# Work task
The required result is a line count: how many lines in this data hold the word "none". Give only that.

Dataset entries
-- Opening Marker --
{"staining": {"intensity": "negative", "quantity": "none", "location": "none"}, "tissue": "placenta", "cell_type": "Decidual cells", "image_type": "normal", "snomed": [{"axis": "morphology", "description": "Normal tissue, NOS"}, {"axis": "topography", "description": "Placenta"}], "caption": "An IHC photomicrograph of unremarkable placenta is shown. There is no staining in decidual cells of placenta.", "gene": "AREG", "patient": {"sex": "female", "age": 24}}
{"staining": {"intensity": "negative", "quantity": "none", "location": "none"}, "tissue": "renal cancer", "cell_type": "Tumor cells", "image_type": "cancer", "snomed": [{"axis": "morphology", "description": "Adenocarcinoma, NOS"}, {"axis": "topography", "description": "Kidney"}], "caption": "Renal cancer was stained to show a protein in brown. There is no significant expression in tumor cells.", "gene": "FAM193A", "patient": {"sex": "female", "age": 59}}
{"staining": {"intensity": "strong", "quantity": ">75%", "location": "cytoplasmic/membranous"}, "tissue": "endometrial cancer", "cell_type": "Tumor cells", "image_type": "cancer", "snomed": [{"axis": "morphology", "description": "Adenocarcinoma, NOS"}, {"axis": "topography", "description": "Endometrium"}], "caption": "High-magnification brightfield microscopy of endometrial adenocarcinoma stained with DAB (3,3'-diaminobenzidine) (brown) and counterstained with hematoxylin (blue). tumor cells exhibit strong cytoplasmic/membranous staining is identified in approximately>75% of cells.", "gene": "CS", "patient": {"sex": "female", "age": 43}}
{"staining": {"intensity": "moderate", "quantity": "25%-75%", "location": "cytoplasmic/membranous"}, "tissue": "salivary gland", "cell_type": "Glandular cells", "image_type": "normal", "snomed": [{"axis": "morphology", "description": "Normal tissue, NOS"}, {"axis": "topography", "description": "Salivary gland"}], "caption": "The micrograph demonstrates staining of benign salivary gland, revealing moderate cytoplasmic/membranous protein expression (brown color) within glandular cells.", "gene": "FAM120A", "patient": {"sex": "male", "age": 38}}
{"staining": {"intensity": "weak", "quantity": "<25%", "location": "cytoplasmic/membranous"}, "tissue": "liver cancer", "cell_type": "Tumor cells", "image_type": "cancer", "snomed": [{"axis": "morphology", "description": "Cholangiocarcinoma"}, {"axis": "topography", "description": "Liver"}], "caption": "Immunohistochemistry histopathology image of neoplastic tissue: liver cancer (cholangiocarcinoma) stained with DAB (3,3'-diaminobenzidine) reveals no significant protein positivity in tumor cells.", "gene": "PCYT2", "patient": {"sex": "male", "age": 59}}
-- Closing Marker --
# Solution for this exercise
2